Ayesha Mudassar
Pakistan experienced low growth in the last fiscal year 2022-23 due to the uncertain domestic and external economic environment. However, the fiscal consolidation measures and import compression policies adopted by the government in FY23 helped reduce fiscal and current account deficits. Inflation measured by the Consumer Price Index was recorded at 29.4% on a year-on-year basis in June 2023 as compared to 21.3% in June 2022, according to the monthly Economic Update and Outlook for July 2023. On average, CPI inflation stood at 29.2% during FY23 as against 12.2% in FY22. Kashif Anwar, President of Lahore Chamber of Commerce and Industry, said that flood damages, disruptions in supply chains and high input costs were the potential reasons for the decades-high inflation in the past few months.
Furthermore, the Foreign Direct Investment (FDI) declined by 25% to $1.456 billion during FY23 from $1.936 billion during FY22. Asim Saeed, Member of the Planning Commission of Pakistan, attributed this decline primarily to the restrictions on the outbound repatriation of profits. He said the gigantic decline in profits and dividends had discouraged foreign investors, and it might take years to restore their confidence. “Besides, persistent political unrest and economic mismanagement, particularly the massive rupee devaluation, have discouraged foreign investors,” Asim pointed out. The fiscal front, however, has witnessed an important improvement, with the primary deficit reducing significantly from Rs945.3 billion in FY22 to Rs112 billion in FY23.

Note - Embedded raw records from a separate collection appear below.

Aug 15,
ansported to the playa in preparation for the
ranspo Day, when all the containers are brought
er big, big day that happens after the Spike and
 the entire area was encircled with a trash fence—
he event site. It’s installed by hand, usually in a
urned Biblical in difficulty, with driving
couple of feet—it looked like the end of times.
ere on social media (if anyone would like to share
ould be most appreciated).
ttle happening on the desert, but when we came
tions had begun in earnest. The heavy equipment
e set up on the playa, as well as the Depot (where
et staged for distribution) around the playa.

Fiscal consolidation measures like revenue mobilisation and cutting down on unsustainable expenditures have resulted in a decline in non-interest expenditure and a build-up of surplus in primary balance, said World Bank Senior Economist Ashraf Ghumman. He said the current fiscal performance indicates that despite a challenging economic environment, fiscal consolidation efforts are on track. Moreover, it is anticipated that the coming months would see a considerable decline in the fiscal deficit. In addition, the current account deficit also declined by 85.4% in FY23 as compared to FY22. The current account posted a deficit of $2.6 billion for FY23, a major reduction from the previous year's massive deficit of $17.5 billion.

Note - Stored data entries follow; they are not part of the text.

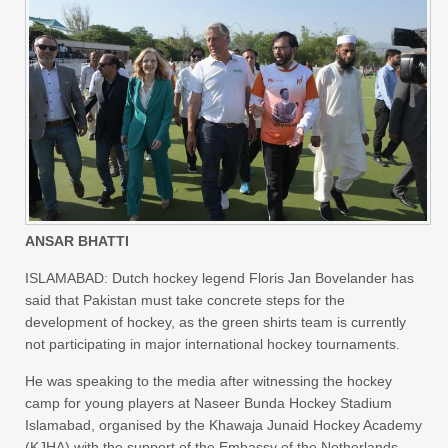
ANSAR BHATTI
ISLAMABAD: Dutch hockey legend Floris Jan Bovelander has
said that Pakistan must take concrete steps for the
development of hockey, as the green shirts team is currently
not participating in major international hockey tournaments.
He was speaking to the media after witnessing the hockey
camp for young players at Naseer Bunda Hockey Stadium
Islamabad, organised by the Khawaja Junaid Hockey Academy
(KJHA) with the support of the Embassy of the Netherlands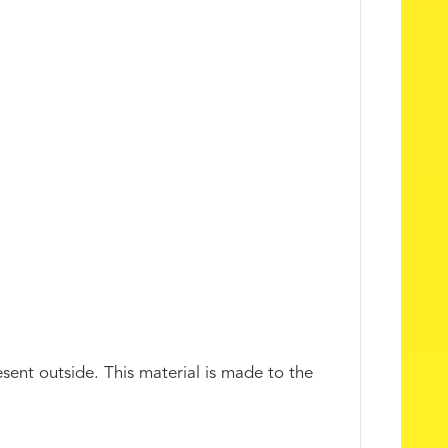
esent outside. This material is made to the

As a result, the current account improved, resulting in a surplus of $334 million in June 2023. Talking to WealthPK, Dr Ashfaque Hassan, Dean of National University of Science and Technology (NUST), said the implementation of an aggressive yet selective import compression policy proved effective in shrinking the country’s current account deficit. Similarly, the global economy has been experiencing persistent high inflation, tightened monetary measures and deteriorated growth prospects.